◆ Source passage
>> begin

One thing to consider in this situation is that pre-school may help your son. Being around teachers and other students who are achieving and excelling may help him to become more vocal. I went though this with my own son at age 2. He was using very few words, content to sign for what he wanted, or we just provided it for him. I was getting frustrated with his lack of speaking progress. Our situation changed and he had to be moved from his in-home daycare where everything had been provided for him to a learning center daycare, and within 2 weeks he was speaking in full sentences. In this case it was because he had too, and that he wanted to to get his needs met. I personally think it was the best thing for him.
On a side note, keep in mind that your cousin is proud of her daughters achievements. She may not realize that by glowing about her latest accomplishments it may be hurting your feelings. I would be willing to bet that she doesn't even realize it. She is simply excited for all that her child is doing, not likely trying to create a rift.
Good luck with your decision.
I would send him to the school, and stop talking to the annoying cousin at your workplace as much as humanly possible. And, don't be defensive about your sweet little guys development. He is FINE!!! Super fine! He's not a prematurely potty trained parrot, sure. But he is awesome. :)
Besides...even if you send him to a different school, you will still be forced to work with Susie Everbright's mom, right? So, I don't think you will be free from the comparisons even if they are in separate schools. Pick the one that is best for you and your family.
I understand you not wanting the constant comparisons, that is soooo annoying! But, it would be a shame to keep your son from something that could really help him because you don't want the comparisons. My son is also speech delayed and I cannot even tell you how much going to pre-school helped with his language and social skills. Would it be possible to send him to a different pre-school?
Also, early milestones mean jack squat. Kids will catch up in their own time. My son took a long time to get his words but by daughter who is almost 2 is advance in her language skills, but I know that sooner or later kids her age WILL catch up to her. Good luck!
If your child really is delayed and needs some more time, it is a good thing to hold him back now. Lots of parents do it.
Getting him out of grade-level competition won't hurt either.

>> end

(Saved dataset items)
>> begin

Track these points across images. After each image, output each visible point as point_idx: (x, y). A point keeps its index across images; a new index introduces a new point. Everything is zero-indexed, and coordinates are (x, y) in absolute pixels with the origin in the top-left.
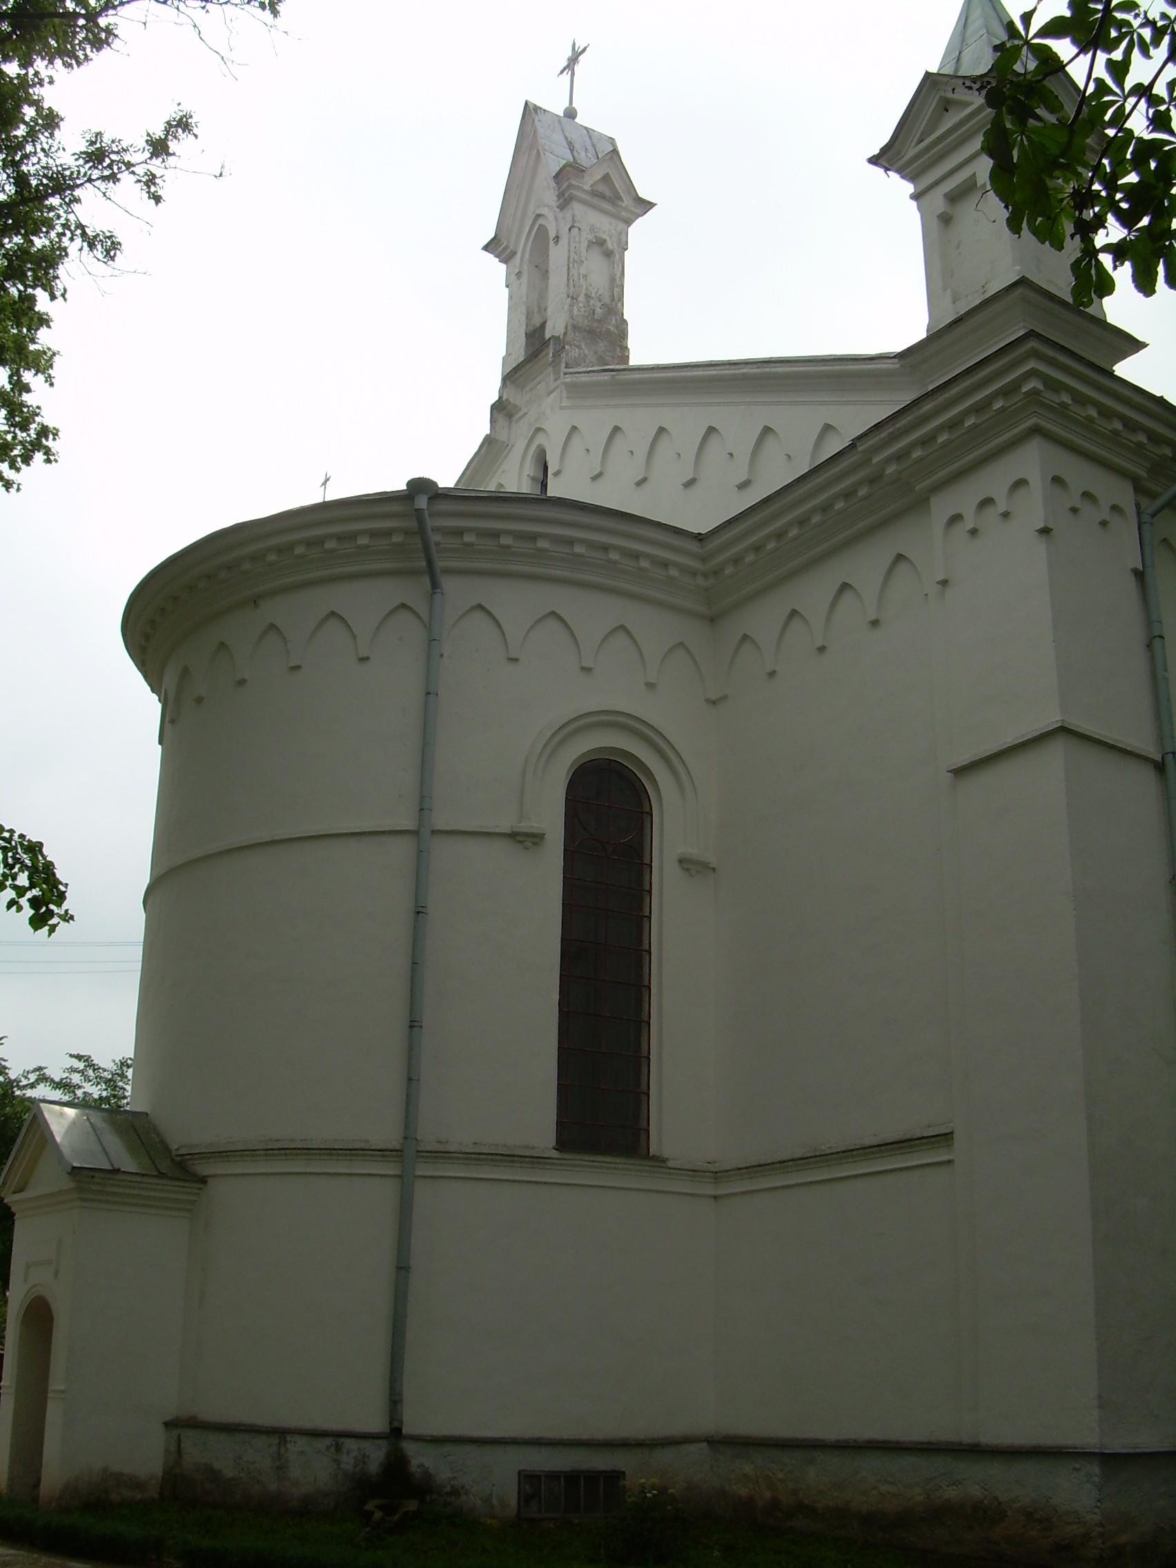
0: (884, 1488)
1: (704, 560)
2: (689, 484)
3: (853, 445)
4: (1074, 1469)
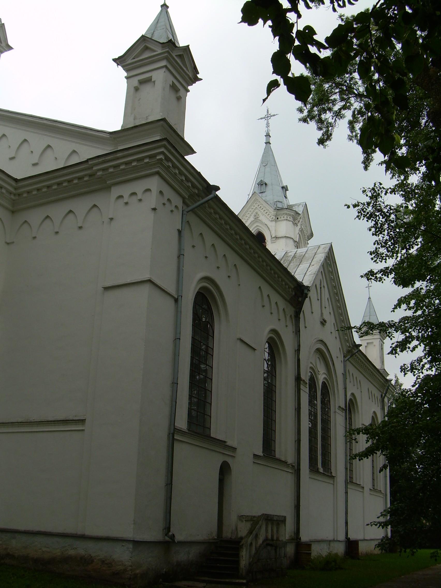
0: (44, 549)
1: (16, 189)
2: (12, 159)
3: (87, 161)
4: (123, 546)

>> end
>> begin

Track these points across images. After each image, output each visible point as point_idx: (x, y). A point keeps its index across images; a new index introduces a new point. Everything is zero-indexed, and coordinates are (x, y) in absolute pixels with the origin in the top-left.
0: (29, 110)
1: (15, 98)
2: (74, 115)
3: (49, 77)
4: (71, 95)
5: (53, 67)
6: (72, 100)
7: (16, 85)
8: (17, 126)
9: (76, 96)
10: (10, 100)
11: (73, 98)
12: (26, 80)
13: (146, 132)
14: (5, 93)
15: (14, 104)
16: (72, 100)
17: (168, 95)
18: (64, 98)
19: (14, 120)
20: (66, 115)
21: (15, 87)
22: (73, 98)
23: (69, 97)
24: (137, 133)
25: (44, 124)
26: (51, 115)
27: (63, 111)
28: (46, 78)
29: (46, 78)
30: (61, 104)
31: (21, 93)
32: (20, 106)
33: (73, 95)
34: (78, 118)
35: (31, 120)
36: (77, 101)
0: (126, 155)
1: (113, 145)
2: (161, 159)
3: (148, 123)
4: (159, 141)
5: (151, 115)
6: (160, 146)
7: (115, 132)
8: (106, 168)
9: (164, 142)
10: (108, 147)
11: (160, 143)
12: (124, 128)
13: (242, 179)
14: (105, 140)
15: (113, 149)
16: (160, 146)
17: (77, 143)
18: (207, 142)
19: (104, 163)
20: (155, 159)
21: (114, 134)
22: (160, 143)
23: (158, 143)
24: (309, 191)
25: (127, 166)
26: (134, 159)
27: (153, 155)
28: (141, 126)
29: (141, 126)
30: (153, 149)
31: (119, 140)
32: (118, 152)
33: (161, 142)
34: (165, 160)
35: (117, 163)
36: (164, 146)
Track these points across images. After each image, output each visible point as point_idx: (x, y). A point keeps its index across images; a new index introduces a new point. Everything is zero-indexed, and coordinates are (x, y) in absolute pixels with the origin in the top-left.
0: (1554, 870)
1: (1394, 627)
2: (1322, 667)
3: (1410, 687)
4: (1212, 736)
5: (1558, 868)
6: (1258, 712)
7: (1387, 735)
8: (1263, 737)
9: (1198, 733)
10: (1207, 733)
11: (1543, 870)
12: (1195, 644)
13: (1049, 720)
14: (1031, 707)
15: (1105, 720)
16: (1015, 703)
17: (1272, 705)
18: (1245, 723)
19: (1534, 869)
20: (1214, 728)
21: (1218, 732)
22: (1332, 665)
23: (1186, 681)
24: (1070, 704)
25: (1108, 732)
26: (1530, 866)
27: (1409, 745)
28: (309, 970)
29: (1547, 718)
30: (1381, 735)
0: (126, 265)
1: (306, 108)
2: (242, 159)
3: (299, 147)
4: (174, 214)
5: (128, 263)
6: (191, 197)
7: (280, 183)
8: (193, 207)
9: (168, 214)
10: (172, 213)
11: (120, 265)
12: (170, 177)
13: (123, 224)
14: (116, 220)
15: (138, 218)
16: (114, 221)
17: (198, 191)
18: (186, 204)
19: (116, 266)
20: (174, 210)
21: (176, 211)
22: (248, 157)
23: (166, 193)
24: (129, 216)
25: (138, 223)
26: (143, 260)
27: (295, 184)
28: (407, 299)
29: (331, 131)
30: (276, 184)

>> end
>> begin

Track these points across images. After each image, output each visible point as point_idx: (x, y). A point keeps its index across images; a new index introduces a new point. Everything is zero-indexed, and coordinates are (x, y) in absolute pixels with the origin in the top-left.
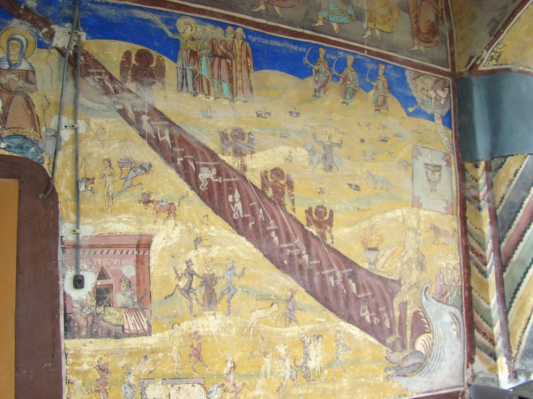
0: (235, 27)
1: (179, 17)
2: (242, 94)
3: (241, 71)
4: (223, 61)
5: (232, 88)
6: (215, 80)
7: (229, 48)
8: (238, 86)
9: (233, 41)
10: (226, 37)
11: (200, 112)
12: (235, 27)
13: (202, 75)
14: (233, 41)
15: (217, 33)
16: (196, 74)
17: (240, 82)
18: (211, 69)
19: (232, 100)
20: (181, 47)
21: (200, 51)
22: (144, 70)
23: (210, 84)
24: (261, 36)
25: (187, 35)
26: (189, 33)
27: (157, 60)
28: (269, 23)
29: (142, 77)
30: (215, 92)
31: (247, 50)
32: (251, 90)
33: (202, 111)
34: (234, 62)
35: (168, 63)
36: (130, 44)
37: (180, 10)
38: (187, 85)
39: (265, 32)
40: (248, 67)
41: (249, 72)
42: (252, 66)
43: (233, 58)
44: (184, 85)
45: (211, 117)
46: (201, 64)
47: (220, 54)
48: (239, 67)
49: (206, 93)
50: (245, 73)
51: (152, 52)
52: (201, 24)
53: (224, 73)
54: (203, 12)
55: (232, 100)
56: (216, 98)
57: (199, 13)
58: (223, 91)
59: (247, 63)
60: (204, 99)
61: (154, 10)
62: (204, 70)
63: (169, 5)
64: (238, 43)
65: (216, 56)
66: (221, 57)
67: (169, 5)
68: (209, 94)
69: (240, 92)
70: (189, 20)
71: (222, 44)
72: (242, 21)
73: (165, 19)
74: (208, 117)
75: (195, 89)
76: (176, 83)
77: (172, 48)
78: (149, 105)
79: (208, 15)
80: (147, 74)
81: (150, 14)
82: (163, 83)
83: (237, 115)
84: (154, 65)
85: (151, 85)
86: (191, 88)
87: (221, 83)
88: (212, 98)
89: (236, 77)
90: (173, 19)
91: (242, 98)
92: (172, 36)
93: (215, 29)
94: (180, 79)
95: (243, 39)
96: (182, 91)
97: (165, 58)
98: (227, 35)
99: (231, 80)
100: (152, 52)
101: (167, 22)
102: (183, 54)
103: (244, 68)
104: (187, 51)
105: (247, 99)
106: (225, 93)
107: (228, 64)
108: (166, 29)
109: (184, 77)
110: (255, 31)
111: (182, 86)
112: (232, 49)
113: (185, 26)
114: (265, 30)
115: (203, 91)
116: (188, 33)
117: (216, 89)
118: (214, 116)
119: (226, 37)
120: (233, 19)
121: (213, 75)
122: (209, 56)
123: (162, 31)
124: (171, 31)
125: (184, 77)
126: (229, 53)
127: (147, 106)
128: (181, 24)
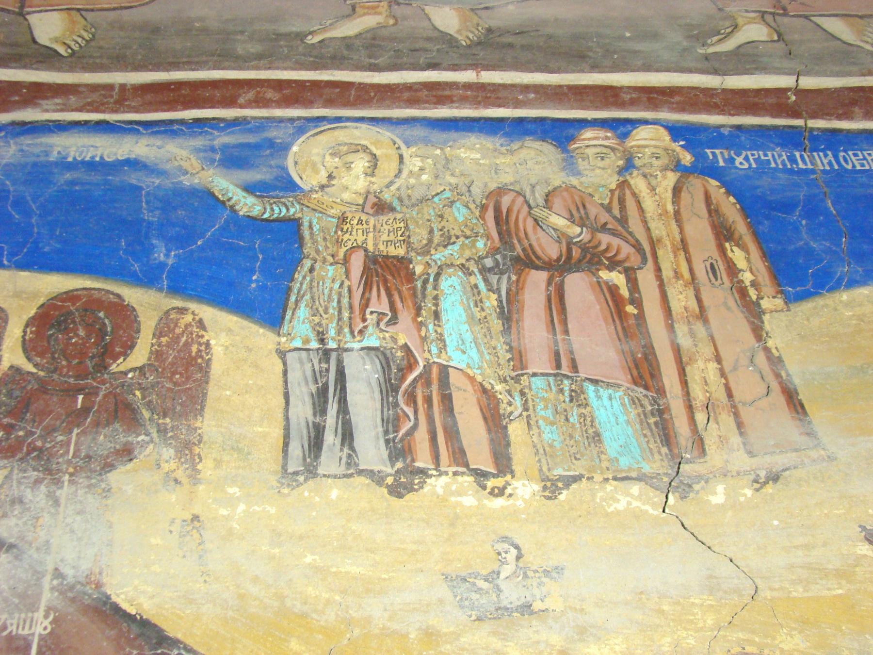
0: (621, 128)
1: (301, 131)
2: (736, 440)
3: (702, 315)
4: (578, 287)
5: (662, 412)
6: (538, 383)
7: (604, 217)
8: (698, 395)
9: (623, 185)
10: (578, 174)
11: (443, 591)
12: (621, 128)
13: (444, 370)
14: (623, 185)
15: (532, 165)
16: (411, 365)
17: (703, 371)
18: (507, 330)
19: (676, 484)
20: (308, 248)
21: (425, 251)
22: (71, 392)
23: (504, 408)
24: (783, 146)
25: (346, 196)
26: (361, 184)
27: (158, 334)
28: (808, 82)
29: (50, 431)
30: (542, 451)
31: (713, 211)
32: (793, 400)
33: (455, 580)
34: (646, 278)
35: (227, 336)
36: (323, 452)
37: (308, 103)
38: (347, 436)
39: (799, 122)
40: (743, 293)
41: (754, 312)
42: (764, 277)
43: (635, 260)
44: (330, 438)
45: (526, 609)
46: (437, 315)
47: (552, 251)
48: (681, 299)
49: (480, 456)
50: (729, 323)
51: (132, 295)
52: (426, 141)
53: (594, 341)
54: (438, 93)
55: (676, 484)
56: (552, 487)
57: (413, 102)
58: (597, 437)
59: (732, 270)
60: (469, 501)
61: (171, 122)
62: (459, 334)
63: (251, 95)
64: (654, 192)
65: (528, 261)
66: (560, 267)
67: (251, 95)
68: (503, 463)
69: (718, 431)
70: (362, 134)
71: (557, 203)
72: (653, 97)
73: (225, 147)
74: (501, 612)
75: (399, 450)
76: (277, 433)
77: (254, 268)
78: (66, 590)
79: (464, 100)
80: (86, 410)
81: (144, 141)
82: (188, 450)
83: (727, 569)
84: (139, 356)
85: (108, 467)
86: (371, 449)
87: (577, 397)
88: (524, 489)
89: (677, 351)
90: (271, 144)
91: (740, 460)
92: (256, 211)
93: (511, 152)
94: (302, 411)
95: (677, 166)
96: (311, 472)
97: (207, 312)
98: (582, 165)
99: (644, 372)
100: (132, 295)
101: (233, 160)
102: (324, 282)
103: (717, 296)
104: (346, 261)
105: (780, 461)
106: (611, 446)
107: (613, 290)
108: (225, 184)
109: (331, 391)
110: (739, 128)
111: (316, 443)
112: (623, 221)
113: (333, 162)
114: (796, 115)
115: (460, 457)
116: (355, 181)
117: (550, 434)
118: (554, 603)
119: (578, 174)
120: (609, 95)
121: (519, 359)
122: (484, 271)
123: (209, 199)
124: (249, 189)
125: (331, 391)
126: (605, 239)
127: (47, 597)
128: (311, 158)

>> end

Carry on the forum replies about sending a speech-delayed boy to preschool, picking up right after their last line. The data plays no part in what you need to do here.

You're not being over protective of him, you're defending yourself against these comparisons. I have a similar situation with my sister, and I don't think I'd want my kids in the same school with hers -- it would be just a little too much for me. Kids develop at their own pace and do things when they're ready. It's not a race, and they all get where their going eventually. My daughter read at three, but her classmates read just as well as she does now (fifth grade) -- what does it matter that she read early? Who cares? My son started reading at 5, and he's going into second and reads almost as well as she did as his age -- he's totally catching up. Does it matter? Nope! If it makes you more comfortable, send him to a different school. But people will always make comparisons, especially elementary school parents! If you like the school, maybe you just need to learn to stand up and answer these comparisons 'cause there's more to come!
I agree with Katie M. Don't keep your son out of a fun activity because you don't want him compared to his cousin. Can they be in different classes?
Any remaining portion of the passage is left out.